Neem de vleesadviezen van de WHO met een korreltje zout

27 oktober 2015Leestijd: 3 minuten
'ANP'

Vleeswaren zijn kankerverwekkend, concludeert de wereldgezondheidsorganisatie na enquête-onderzoek. Oud nieuws. En bovendien: de meeste ‘kankerverwekkende’ stoffen verwekken helemaal geen kanker.

Volgens de Wereldgezondheidsorganisatie WHO zijn vleeswaren kankerverwekkend. Ophef alom.

Wat raar. Het is allereerst geen nieuws. Al twintig, dertig jaar wordt er in de wetenschappelijke literatuur gepubliceerd over de veronderstelde relatie tussen het eten van vlees (en vleeswaren) en het optreden van kanker – en dan vooral darmkanker.

Zo kwam in oktober 2007 het World Cancer Research Fund met een studie die toen het meest omvattende onderzoek op het gebied van kankerpreventie werd genoemd.

Er werd geadviseerd om helemaal te stoppen met ham, worst en gehakt, en de consumptie van rood vlees te beperken tot 500 gram per week, overigens nog steeds een flinke hoeveelheid. Elsevier wijdde er op 1 december 2007 een omslagartikel aan.

Opzienbarend

L’histoire se repète. Het enige verschil is dat het nu de WHO is die het zegt. Mocht dit al opzienbarend zijn, dan eerder vanwege het feit dat de WHO nu pas tot dit inzicht komt.

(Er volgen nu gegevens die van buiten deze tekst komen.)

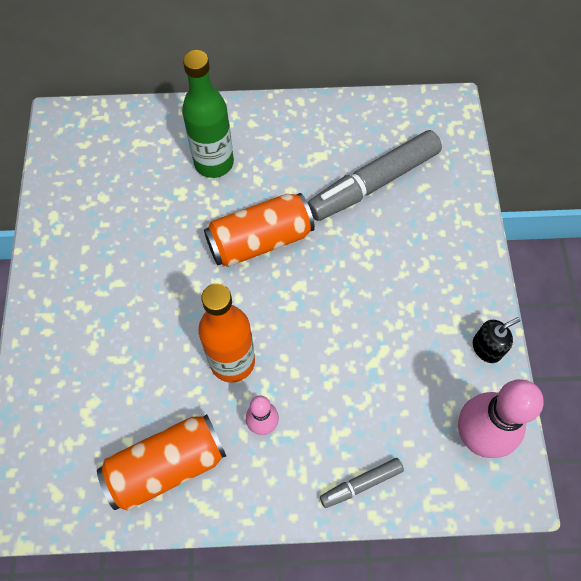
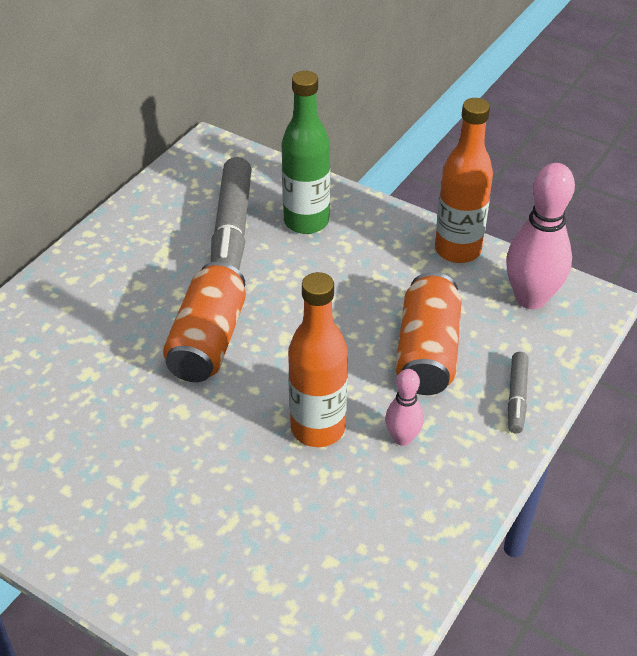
camera: 55 degrees left, 20 degrees down
orange can [97,414,226,511] -> orange can moved to [396,272,462,395]
green bottle [182,50,234,178] -> green bottle moved to [282,71,330,234]
black soap dispenser [473,317,521,363] -> orange bottle [435,98,493,263]

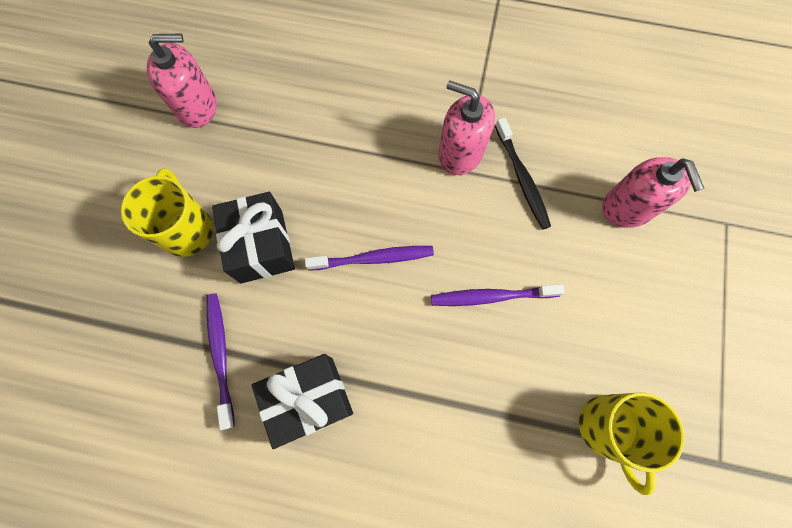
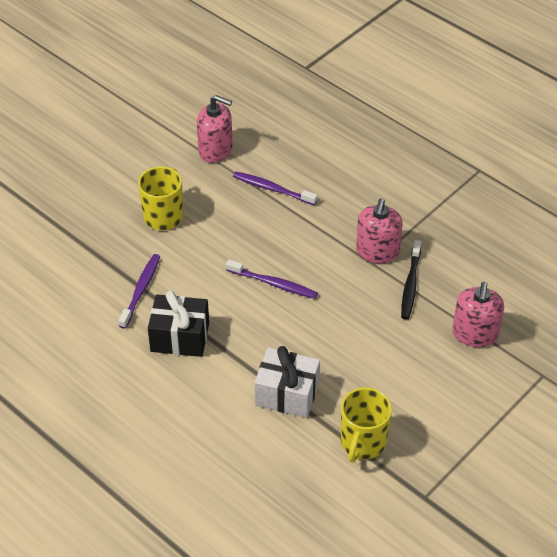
camera: 30 degrees right, 25 degrees down
black gift [212,192,295,284] -> none
purple toothbrush [431,284,565,306] -> purple toothbrush moved to [233,171,318,205]
pink soap dispenser [438,80,495,175] -> pink soap dispenser turned 135 degrees counterclockwise [356,198,402,263]
none -> white gift [254,346,320,418]

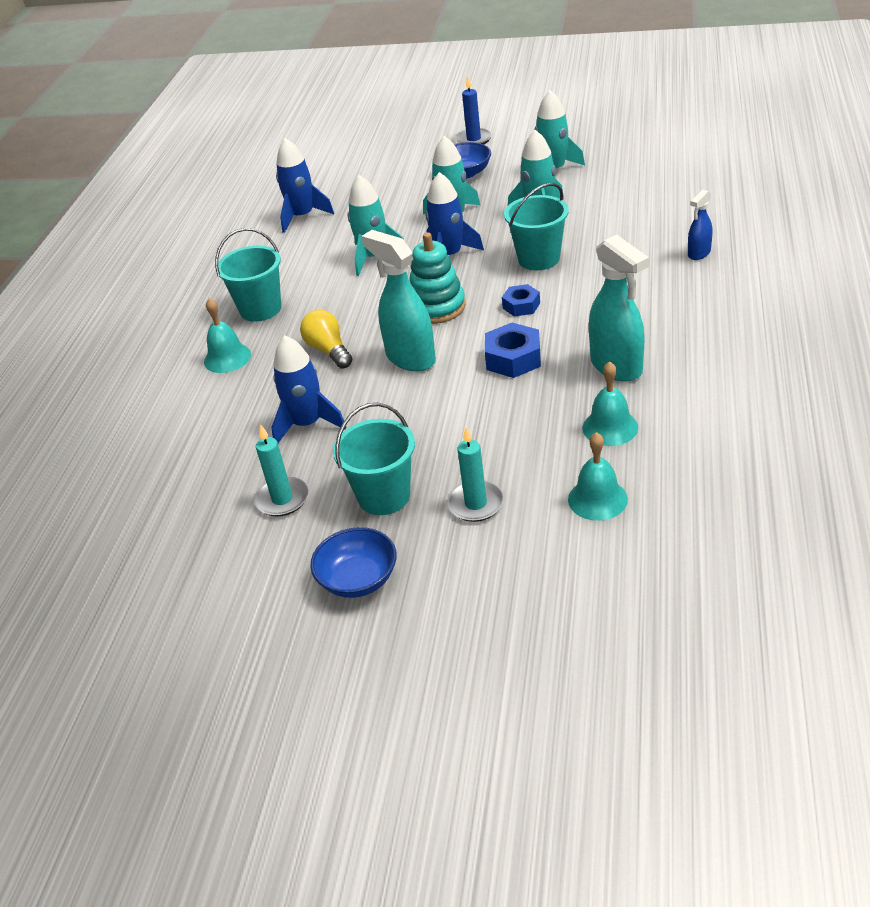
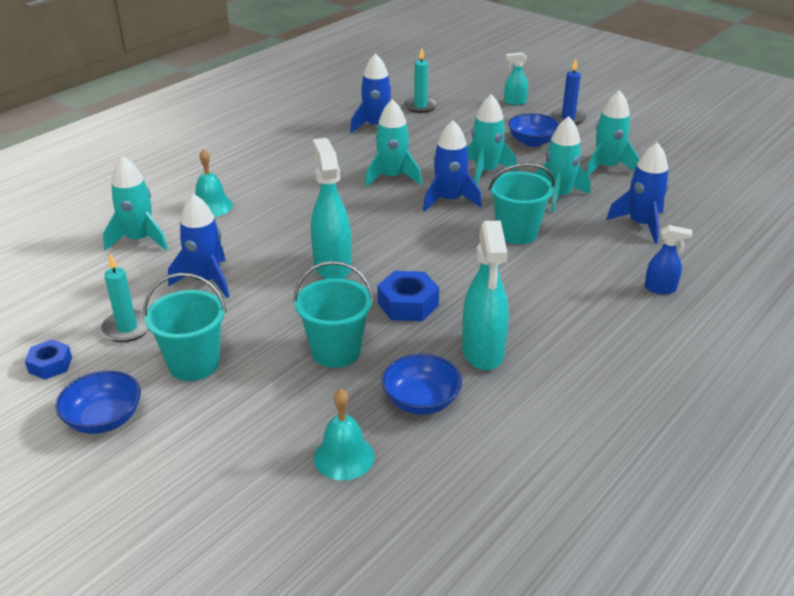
camera: 25 degrees right, 5 degrees down
turquoise bucket [215,228,281,322] -> turquoise bucket moved to [294,261,374,368]
yellow light bulb [300,310,352,369] -> none
turquoise stacking toy [409,232,466,324] -> none
turquoise candle [447,427,504,522] -> turquoise candle moved to [404,48,438,113]
blue nut [502,284,540,317] -> blue nut moved to [25,339,72,379]
turquoise bell [583,361,638,446] -> blue bowl [382,354,462,415]
blue spray bottle [688,190,713,260] -> blue spray bottle turned 150 degrees counterclockwise [644,225,692,294]
none -> turquoise rocket [103,156,168,250]
none -> turquoise spray bottle [504,52,528,105]
none -> blue rocket [606,142,669,244]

U dient een en ander met een flinke korrel zout te nemen. Bij voeding gaat het altijd om de combinatie. Een taartje met slagroom, een flesje wijn, een biefstuk, een zak patat, een reep chocola, het kan geen kwaad, mits met mate.

Epidemiologie

De relatie tussen vleeswaren en darmkanker is bovendien gelegd middels epidemiologie. Dat is niet altijd de betrouwbaarste vorm van onderzoek: het betreft doorgaans enquêtes waarbij wordt gezocht naar verbanden. Maar die kunnen ook toeval zijn.

Misschien hebben mensen die veel vlees eten wel andere ongezonde gewoonten, waardoor ze gemiddeld iets meer darmkanker krijgen dan zij die liever een plakje Oude Beemster op hun bammetje deponeren.

Natuurlijk wordt epidemiologisch onderzoek beter naarmate meer mensen worden geïnterviewd – de WHO heeft honderden studies onder de loep genomen – maar de geschiedenis stemt niet vrolijk: door dit soort onderzoek hebben we in het verleden ten onrechte gemeend dat we moesten uitkijken met vet en met eieren.

Proefdieren

Het begrip ‘kankerverwekkend’ zegt bovendien weinig. De meeste kankerverwekkende stoffen verwekken helemaal geen kanker. Ja, bij proefdieren, wanneer die worden volgestopt met onnatuurlijke hoeveelheden van een substantie.

Kanker is sowieso een ziekte die op de terugtocht is. We zijn steeds beter in staat om kanker aan te tonen en te bestrijden.

Dat het in sommige landen en voor sommige bevolkingsgroepen killer nummer 1 is, komt doordat de daling in sterfte bij andere ziekten (hartaanvallen) nog groter is en we steeds ouder worden: kanker is – op de spreekwoordelijke uitzonderingen na – een ouderdomsziekte.

Op scherp

Dan zit het menselijk lichaam ook nog eens vol met verdedigingsmechanismen tegen kanker. Die moeten op scherp worden gesteld.

Dus is het wellicht juist goed wanneer wij af en toe een hapje ‘kankerverwekkende’ worst tot ons nemen – mits, alweer, met mate. Dat voorkomt dat al die ‘kankerverwekkende’ voedingsmiddelen ook daadwerkelijk kanker verwekken.

De soep wordt dus niet zo heet gegeten als hij wordt opgediend.